I am from the Adirondacks of New York state and have lived here very nearly all my life. That environment probably shapes my writing experience as much as my Catholic faith and outlook.
Have any specific authors or poets been an inspiration to you? If so, which ones?
As for poets who have influenced me, my appreciation of known poets came after I had been writing for a few years. John Keats was briefly an influence, and WB Yeats and more recently Matthew Arnold. In truth, I don't spend much time reading poetry. Truthfully, I am more influenced by classical music in my emotional and formal approach to writing poetry. In finding the more well known poets however, form as such, did seem to become more of a priority to me, although I can't say that any particular poet has influenced that form which is mine.
What kind of things inspire your poetry?
Music, any music, perhaps more than any other creative external factor, inspires my poetry. Current events however, my Catholic faith, and people that I encounter, images I might encounter, also fuel my creative poetic imagination. I have found that the most random and unexpected events can inspire poetry and often produce the best results. As a rule, almost anything can inspire a poem.
What is your writing process like?
I have no set process for writing my poems. Sometimes I start on paper and then go to the computer for a deeper composition and correction of form and length. Other times, and more often these days, I write when the mood is encountered while at work on my computer. Evenings at sundown and night time are probably the best times for my own writing.
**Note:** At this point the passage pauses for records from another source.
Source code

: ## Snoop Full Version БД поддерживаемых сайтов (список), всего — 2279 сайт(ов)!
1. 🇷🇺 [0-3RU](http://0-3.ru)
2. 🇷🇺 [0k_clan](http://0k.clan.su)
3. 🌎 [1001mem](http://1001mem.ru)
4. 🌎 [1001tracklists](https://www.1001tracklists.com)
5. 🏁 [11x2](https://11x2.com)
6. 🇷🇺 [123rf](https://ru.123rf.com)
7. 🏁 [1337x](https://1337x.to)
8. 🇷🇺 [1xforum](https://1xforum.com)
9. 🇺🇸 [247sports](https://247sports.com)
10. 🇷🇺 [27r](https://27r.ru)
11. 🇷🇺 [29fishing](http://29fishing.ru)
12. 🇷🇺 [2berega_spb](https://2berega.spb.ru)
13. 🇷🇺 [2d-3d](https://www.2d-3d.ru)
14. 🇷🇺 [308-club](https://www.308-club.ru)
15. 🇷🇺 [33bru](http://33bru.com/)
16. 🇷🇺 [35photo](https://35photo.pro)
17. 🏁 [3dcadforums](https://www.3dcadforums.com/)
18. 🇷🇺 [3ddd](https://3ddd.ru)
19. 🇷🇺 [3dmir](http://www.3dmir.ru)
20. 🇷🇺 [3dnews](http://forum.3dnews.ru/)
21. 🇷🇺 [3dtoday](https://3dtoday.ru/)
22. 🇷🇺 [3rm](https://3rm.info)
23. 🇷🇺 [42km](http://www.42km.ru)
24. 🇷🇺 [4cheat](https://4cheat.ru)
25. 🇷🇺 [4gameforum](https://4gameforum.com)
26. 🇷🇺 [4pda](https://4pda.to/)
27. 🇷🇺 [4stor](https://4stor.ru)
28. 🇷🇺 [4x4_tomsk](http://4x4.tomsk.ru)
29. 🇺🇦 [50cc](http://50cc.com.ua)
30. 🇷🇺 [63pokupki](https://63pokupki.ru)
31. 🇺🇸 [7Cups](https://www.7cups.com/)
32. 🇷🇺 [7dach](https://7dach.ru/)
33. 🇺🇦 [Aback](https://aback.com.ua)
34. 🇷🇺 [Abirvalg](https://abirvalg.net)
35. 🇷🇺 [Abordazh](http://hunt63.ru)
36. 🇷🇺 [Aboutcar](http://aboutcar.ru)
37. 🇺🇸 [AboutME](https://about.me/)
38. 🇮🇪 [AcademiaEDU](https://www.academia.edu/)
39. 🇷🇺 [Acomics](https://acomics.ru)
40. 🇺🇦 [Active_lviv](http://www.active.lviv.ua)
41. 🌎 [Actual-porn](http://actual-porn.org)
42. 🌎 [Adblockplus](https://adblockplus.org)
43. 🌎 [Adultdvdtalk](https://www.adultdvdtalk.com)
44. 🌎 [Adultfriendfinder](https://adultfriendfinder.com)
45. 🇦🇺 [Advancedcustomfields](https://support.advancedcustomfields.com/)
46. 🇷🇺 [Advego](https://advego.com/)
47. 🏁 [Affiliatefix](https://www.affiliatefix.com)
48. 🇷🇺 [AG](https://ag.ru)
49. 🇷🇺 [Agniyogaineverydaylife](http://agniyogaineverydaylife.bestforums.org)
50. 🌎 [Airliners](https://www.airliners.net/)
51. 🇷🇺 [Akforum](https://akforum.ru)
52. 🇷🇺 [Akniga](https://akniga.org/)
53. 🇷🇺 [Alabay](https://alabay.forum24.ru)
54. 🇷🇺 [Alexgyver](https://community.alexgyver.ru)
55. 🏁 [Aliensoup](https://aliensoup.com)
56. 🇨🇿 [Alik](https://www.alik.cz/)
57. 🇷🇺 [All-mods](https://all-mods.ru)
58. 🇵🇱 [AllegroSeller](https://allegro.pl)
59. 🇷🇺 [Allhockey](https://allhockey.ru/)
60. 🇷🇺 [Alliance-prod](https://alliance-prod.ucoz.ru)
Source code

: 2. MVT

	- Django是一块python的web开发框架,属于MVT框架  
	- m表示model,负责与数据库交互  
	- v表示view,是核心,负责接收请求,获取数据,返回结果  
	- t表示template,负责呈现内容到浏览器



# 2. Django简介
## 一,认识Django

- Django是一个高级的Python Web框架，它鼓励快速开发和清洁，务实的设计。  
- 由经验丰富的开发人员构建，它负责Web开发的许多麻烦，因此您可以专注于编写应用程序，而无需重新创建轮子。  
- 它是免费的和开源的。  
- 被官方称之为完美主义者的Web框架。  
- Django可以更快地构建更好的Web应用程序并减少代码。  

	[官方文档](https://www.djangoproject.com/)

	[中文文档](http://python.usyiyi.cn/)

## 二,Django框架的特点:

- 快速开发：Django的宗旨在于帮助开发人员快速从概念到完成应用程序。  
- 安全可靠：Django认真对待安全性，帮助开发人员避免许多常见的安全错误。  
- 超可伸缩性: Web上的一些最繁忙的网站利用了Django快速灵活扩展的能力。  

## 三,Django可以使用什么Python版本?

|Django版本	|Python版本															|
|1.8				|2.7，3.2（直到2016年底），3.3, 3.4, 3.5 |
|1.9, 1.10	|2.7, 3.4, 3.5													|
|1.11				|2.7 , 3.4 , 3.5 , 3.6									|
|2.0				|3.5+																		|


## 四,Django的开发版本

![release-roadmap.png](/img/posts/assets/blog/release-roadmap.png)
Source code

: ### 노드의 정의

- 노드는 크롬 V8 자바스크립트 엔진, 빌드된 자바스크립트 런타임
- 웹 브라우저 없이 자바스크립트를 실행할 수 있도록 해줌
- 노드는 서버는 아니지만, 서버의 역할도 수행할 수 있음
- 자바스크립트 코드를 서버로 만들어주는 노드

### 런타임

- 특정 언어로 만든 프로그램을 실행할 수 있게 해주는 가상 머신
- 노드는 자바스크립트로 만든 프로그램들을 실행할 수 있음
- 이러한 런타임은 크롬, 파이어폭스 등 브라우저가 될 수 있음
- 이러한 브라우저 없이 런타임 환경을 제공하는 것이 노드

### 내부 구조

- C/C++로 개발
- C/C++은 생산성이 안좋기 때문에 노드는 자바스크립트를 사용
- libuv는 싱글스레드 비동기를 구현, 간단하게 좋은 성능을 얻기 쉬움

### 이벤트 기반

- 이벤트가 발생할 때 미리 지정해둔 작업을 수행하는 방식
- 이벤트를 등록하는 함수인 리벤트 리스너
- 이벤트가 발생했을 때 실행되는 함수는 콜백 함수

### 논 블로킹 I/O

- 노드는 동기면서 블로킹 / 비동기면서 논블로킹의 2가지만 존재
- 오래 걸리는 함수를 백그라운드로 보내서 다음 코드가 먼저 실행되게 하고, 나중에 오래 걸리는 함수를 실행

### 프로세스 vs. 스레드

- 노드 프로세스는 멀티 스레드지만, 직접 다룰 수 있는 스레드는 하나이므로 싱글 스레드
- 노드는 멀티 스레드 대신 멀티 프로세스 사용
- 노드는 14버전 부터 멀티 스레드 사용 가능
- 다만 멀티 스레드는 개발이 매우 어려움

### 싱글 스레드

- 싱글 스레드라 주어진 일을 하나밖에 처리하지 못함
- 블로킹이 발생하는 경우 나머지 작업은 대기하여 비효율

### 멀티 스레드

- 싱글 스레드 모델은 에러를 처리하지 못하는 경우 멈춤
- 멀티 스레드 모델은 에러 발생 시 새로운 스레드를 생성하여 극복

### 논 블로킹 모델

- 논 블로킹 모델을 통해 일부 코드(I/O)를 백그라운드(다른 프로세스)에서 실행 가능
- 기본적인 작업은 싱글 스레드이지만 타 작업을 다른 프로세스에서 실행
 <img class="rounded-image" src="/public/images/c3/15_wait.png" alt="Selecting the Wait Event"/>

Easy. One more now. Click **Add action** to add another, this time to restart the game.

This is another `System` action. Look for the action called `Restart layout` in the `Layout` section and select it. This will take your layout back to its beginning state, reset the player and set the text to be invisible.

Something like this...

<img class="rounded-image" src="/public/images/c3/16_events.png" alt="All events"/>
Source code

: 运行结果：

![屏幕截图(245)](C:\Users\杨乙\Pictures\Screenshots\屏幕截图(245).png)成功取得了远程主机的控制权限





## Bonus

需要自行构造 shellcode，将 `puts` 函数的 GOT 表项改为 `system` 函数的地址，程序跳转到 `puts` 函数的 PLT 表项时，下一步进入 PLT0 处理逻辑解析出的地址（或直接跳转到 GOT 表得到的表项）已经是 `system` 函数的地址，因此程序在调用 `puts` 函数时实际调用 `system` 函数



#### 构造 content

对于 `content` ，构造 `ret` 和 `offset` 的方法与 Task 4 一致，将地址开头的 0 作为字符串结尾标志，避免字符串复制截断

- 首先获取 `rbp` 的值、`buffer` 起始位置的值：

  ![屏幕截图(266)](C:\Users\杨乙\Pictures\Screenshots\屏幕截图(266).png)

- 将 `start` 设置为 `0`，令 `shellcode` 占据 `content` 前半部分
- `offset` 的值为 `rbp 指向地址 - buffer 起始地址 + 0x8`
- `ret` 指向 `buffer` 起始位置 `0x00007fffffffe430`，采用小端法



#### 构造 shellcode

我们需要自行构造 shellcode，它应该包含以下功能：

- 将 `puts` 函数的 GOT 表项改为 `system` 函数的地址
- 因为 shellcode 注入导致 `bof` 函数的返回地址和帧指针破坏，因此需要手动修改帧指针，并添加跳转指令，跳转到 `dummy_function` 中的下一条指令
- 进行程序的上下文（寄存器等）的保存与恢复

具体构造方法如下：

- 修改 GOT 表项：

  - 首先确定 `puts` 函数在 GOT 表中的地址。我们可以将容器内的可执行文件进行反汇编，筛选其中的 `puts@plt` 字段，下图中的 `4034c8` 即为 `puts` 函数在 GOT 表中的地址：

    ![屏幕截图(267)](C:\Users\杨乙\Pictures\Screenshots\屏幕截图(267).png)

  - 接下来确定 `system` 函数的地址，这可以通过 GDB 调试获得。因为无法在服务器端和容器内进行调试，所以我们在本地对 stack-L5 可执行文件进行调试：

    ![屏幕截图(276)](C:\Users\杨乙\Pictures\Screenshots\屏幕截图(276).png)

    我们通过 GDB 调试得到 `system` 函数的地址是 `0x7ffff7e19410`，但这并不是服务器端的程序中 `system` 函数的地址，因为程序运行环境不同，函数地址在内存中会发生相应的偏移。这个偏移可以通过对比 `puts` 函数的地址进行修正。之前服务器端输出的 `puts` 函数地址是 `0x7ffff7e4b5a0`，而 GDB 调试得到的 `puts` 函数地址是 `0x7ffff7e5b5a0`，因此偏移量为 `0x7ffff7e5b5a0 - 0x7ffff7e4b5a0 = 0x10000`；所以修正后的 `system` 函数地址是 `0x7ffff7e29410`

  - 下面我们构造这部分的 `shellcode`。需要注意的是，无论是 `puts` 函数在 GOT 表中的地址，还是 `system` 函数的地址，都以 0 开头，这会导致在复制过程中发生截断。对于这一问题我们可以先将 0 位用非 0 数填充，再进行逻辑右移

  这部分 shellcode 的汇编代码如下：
If you could meet one writer, living or dead, who would it be?
I wouldn't say that there is any poet that I would like to meet in person. I'd probably rather meet someone like Hilary Hahn whose commitment to her musical craft is an inspiration. Again, music is really more of an influence on my poems, particularly English composers of the late Romantic tradition, pastoral music of the British countryside, such as that of Ralph Vaughan Williams. Emotion does play some part in my poetry, but I prefer to use my poetry as a lens through which others can see the world as I see the world.
What emotionally 'moves' you? Do you incorporate your emotions into your writing?
Many of my poems, while not autobiographical, are of first person witness and empathy with the world around me and its occupants. A beautiful face, a beautiful melody or some image in nature, or reaction to a real event, are all things which can in a moment cause me to write a poem. I try to avoid first person personal pronouns and leaving my emotional baggage on the page.
What kind of hobbies other than writing do you have?
As per writing as a hobby, I'm not even I would qualify writing poetry as a hobby, rather more of a creative requirement of my existence I should say. I have always had a need to create physically, whether that be paintings, photographs, playing music, or writing poetry. These days poetry is my primary mode of creative expression and can be found on the web at The Woodland Realm: http://brianfrancishudon.blogspot.com/
By Brian Hudon
Stranger of the song, stranger of the night,
you play by the stars and play for the season.
You play with the heart in its lonely plight,
for sound and for love and an ancient score.
I listen for music and I listen for a reason,
I listen for beauty and for something more.
The green of spring is for our telling a tale,
the warmth of wind, the warmth of the sun.
Like gold in water are reflections and pale,
under a sky listening, where tears would fall.
Ringing through the trees a sound is begun,
a ghost of wood and ghost of strangers tall.
Beauty as the dusk, as beauty of the dawn,
your bow is rich speaking to men of silence.
Your strings are bright and as arrows drawn,
to bring souls alive with hopes believed few.
Like waters falling are thoughts in alliance,
where unto the cool of earth gives life anew.
Stranger of the seas, stranger of the wood,
our skies are trembling and leaves are falling.
You played in the storm and yet withstood,
for another day so soon to quietly withdraw.
Yet unlike the leaves our memory remains,
remains and grows to warm the winter thaw.